[<prev] [next>] [<thread-prev] [thread-next>] [day] [month] [year] [list]
Message-ID: <8cd54998029dd59dc2f6a04b698f75df021294c2.camel@intel.com>
Date: Tue, 26 Apr 2022 17:10:04 +0800
From: "ying.huang@...el.com" <ying.huang@...el.com>
To: Aneesh Kumar K V <aneesh.kumar@...ux.ibm.com>,
Jagdish Gediya <jvgediya@...ux.ibm.com>
Cc: linux-mm@...ck.org, linux-kernel@...r.kernel.org,
akpm@...ux-foundation.org, baolin.wang@...ux.alibaba.com,
dave.hansen@...ux.intel.com, shy828301@...il.com,
weixugc@...gle.com, gthelen@...gle.com, dan.j.williams@...el.com
Subject: Re: [PATCH v3 0/7] mm: demotion: Introduce new node state
N_DEMOTION_TARGETS
On Tue, 2022-04-26 at 14:37 +0530, Aneesh Kumar K V wrote:
> On 4/26/22 1:25 PM, ying.huang@...el.com wrote:
> > On Mon, 2022-04-25 at 16:45 +0530, Jagdish Gediya wrote:
> > > On Sun, Apr 24, 2022 at 11:19:53AM +0800, ying.huang@...el.com wrote:
> > > > On Sat, 2022-04-23 at 01:25 +0530, Jagdish Gediya wrote:
> > > > > Some systems(e.g. PowerVM) can have both DRAM(fast memory) only
> > > > > NUMA node which are N_MEMORY and slow memory(persistent memory)

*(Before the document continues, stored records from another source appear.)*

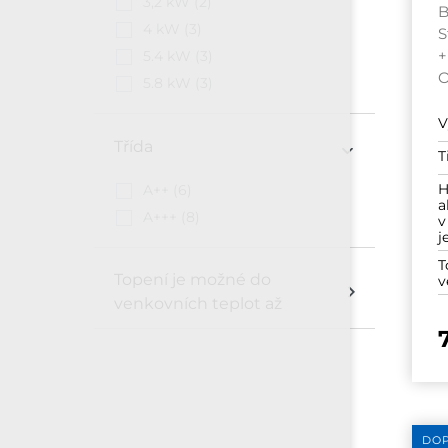
3,2 kW
(2)
B
4 kW
(3)
S
+
5.4 kW
(3)
5.8 kW
(3)
V
Třída
T
H
A++
(6)
a
A+++
(8)
v
j
T
Topení je možné do
v
venkovních teplot až
DO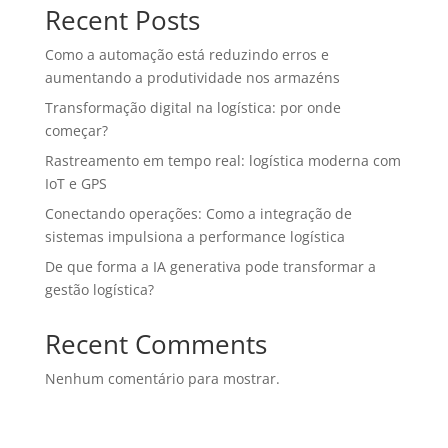
Recent Posts
Como a automação está reduzindo erros e
aumentando a produtividade nos armazéns
Transformação digital na logística: por onde
começar?
Rastreamento em tempo real: logística moderna com
IoT e GPS
Conectando operações: Como a integração de
sistemas impulsiona a performance logística
De que forma a IA generativa pode transformar a
gestão logística?
Recent Comments
Nenhum comentário para mostrar.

> > > > > only NUMA node which are also N_MEMORY. As the current demotion
> > > > > target finding algorithm works based on N_MEMORY and best distance,
> > > > > it will choose DRAM only NUMA node as demotion target instead of
> > > > > persistent memory node on such systems. If DRAM only NUMA node is
> > > > > filled with demoted pages then at some point new allocations can
> > > > > start falling to persistent memory, so basically cold pages are in
> > > > > fast memor (due to demotion) and new pages are in slow memory, this
> > > > > is why persistent memory nodes should be utilized for demotion and
> > > > > dram node should be avoided for demotion so that they can be used
> > > > > for new allocations.
> > > > >
> > > > > Current implementation can work fine on the system where the memory
> > > > > only numa nodes are possible only for persistent/slow memory but it
> > > > > is not suitable for the like of systems mentioned above.
> > > >
> > > > Can you share the NUMA topology information of your machine? And the
> > > > demotion order before and after your change?
> > > >
> > > > Whether it's good to use the PMEM nodes as the demotion targets of the
> > > > DRAM-only node too?
> > >
> > > $ numactl -H
> > > available: 2 nodes (0-1)
> > > node 0 cpus: 0 1 2 3 4 5 6 7
> > > node 0 size: 14272 MB
> > > node 0 free: 13392 MB
> > > node 1 cpus:
> > > node 1 size: 2028 MB
> > > node 1 free: 1971 MB
> > > node distances:
> > > node 0 1
> > > 0: 10 40
> > > 1: 40 10
> > >
> > > 1) without N_DEMOTION_TARGETS patch series, 1 is demotion target
> > > for 0 even when 1 is DRAM node and there is no demotion targets for 1.
> > >
> > > $ cat /sys/bus/nd/devices/dax0.0/target_node
> > > 2
> > > $
> > > # cd /sys/bus/dax/drivers/
> > > :/sys/bus/dax/drivers# ls
> > > device_dax kmem
> > > :/sys/bus/dax/drivers# cd device_dax/
> > > :/sys/bus/dax/drivers/device_dax# echo dax0.0 > unbind
> > > :/sys/bus/dax/drivers/device_dax# echo dax0.0 > ../kmem/new_id
> > > :/sys/bus/dax/drivers/device_dax# numactl -H
> > > available: 3 nodes (0-2)
> > > node 0 cpus: 0 1 2 3 4 5 6 7
> > > node 0 size: 14272 MB
> > > node 0 free: 13380 MB
> > > node 1 cpus:
> > > node 1 size: 2028 MB
> > > node 1 free: 1961 MB
> > > node 2 cpus:
> > > node 2 size: 0 MB
> > > node 2 free: 0 MB
> > > node distances:
> > > node 0 1 2
> > > 0: 10 40 80
> > > 1: 40 10 80
> > > 2: 80 80 10
> > >
> >
> > This looks like a virtual machine, not a real machine. That's
> > unfortunate. I am looking forward to a real issue, not a theoritical
> > possible issue.
> >
>
> This is the source of confusion i guess. A large class of ppc64 systems
> are virtualized. The firmware include a hypervisor (PowerVM) and end
> user creates guest (aka LPAR) on them. That is the way end user will use
> this system. There is no baremetal access on this (There is an openpower
> variant, but all new systems built by IBM these days do have PowerVM on
> them).
>
>
> So this is not a theoretical possibility.
>
Now I get it. Thanks for detailed explanation.